Remember the Tilden scandal? Of course you don’t. Nobody does. Samuel Jones Tilden, a former New York governor, ran for President. He lost. Why? The ‘Cipher Dispatches’ scandal. According to Wikipedia,  “The NY Tribune claimed to have unearthed and decoded secret telegrams sent by Tilden’s agents at the height of the 1876 electoral dispute, apparently offering bribes to vote-counters in the contested states: $50,000 for Florida, $80,000 for South Carolina, and $5,000 for the single vote from Oregon.”  He was later vindicated. Nobody boycotted the library in protest.

In fact, museum protests frequently backfire. In 1987 New York artist Andres Serrano photographed a plastic crucifix in a glass of his own urine that he entitled Piss Christ. In 1989, a controversy over the homoerotic works of Robert Mapplethorpe forced Washington’s Corcoran Gallery to cancel a planned exhibit of his photographs. This resulted in the resignation of the museum’s director, Christina Orr-Cahall. Under the leadership of Senator Jesse Helms, the art of Serrano and Mapplethorpe was denounced by numerous congressional leaders. NEA funding for exhibitions including either artist was eliminated. Government support for the NEA, itself, was reduced. And the market for photographs by both artists was catapulted.

The career path of Corcoran Director Christina Orr-Cahall accelerated. She was appointed as CEO and director of the Norton Museum of Art in West Palm Beach. In 2009 she became the director and CEO of the Experience Music Project/Science Fiction Museum and Hall of Fame. The Seattle museum at the base of the Space Needle was designed by Frank Gehry and endowed by Microsoft co-founder Paul Allen. Now known as the Museum of Pop Culture, it was renamed following her retirement.

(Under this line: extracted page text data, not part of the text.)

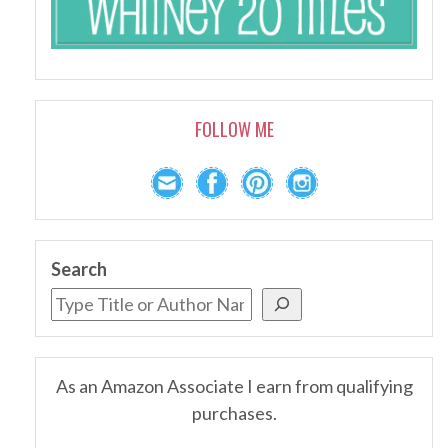
FOLLOW ME
Search
As an Amazon Associate I earn from qualifying
purchases.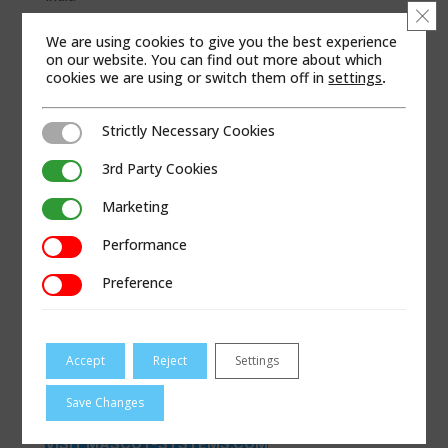
Clo
WEB SITE
We are using cookies to give you the best experience
on our website. You can find out more about which
cookies we are using or switch them off in
settings
.
Strictly Necessary Cookies
Strictly Necessary Cookies
3rd Party Cookies
3rd Party Cookies
Marketing
Marketing
Performance
Performance
Preference
Preference
Accept
Reject
Settings
Save Changes
VISIT MASCOT-SYSTEMS.COM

Conversely, donations to the Corcoran dwindled until 2014 when the museum was forced to close. Like many museums, it was unable to deaccession art to support maintenance. Thus, Washington’s oldest independent museum was dissolved under a court order and its $2 billion collection was incorporated into the National Gallery of Art.

The Sackler family owns Purdue Pharma, the developer of OxyContin, a drug that has alleviated the pain of millions. It has also been widely abused, resulting in addiction and death. On March 6th, writing for Bloomberg, Katya Kazakina and Benjamin Stupples reported: ‘Artists Protest Sackler Family Through Museums That Bear Their Name.’

“Artist Nan Goldin, who has written about her “narrow” escape from OxyContin addiction and founded a group called PAIN (Prescription Addiction Intervention Now) to address the crisis, has been one of the family’s most outspoken critics. “We are artists, activists and people dealing with addiction who employ direct action as a platform for our demands,” according to the group’s mission statement. “We target the Sackler family, who manufactured and pushed OxyContin, through the museums and universities that carry their name.

“The Sacklers have no plans to discontinue their philanthropy. For more than half a century, several generations of Sacklers have supported respected institutions that play crucial roles in health, research, education, the arts and the humanities,” a spokesman for family members said in a statement. “It has been a privilege to support the vital work of these organizations and we remain dedicated to doing so.”

Last December, protestors called for Warren Kanders to step down from the Whitney. True, his tear gas had been used against migrants at the border. It is also used to control criminals, flush out terrorists and quell rioting.

Which will history perpetuate, Purdue Pharma or the Sackler families’ donations to the Met and the Smithsonian; Kanders’ company, Safariland, or the Whitney?

Spiraling costs, closing galleries and increasing challenges are today’s reality for artists even as museum patronage is challenged. If El Chapo were to endow a museum to support contemporary Mexican art, would this benefit the arts, or should it be boycotted? Think carefully before you respond.